The problem
Let $$ B = \left( \begin{array}{c c c} 1 & 0.5 & 0.2 \\ 0.5 & 1 & 0.5 \\ 0.2 & 0.5 & 1 \\ \end{array} \right) $$ Let $I = \left\{ 1,3 \right\}.$ We define $Q = (q_{i,j})$ s.t $q_{i,j} = 1$ if $i = j \in I$ and $q_{i,j} = 0,$ otherwise. Let $c = (1,1,1)$ and $x$ a vector.

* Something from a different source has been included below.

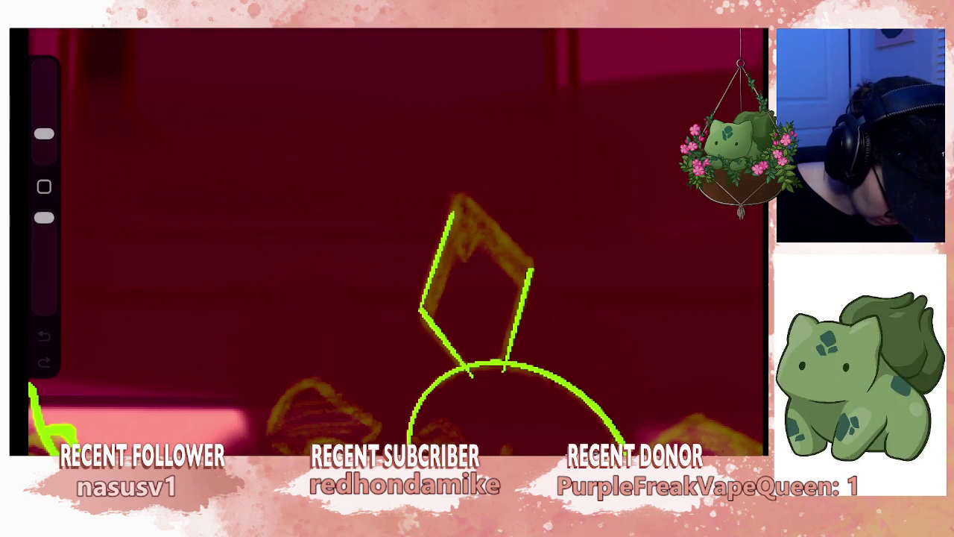
left_click_drag(459, 195, 455, 195)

Show $QBQx = Qc$, with $Qx = x$, has one, and only one, solution.
My works
I found $$ Q = \left( \begin{array}{c c c} 1 & 0 & 0 \\ 0 & 0 & 0 \\ 0 & 0 & 1 \\ \end{array} \right) $$ Then $$ QBQ = \left( \begin{array}{c c c} 1 & 0 & 0.2 \\ 0 & 0 & 0 \\ 0.2 & 0 & 1 \\ \end{array} \right) $$ But $QBQ$ is not inversible. I don't understand how we can show the equation $QBQx = Qc$ has one solution...
Thank you
According to your question, we have to satisfy 2 conditions:$QBQx=Qc$ and $Qx=x$.
Let $x=(x_1,x_2,x_3)'$, then from $Qx=x$, we have $x_2 =0$.
Now consider, $QBQx=Qc$, then $\begin{pmatrix} 1&0&0.2\\0&0&0\\0.2&0&1 \end{pmatrix}\begin{pmatrix} x_1\\x_2\\x_3 \end{pmatrix}=\begin{pmatrix} 1\\0\\1 \end{pmatrix} = \begin{pmatrix} x_1+0.2x_3\\0\\0.2x_1+x_3 \end{pmatrix}$
This gives $x_1=\frac{80}{96}, x_3=\frac{160}{192}$.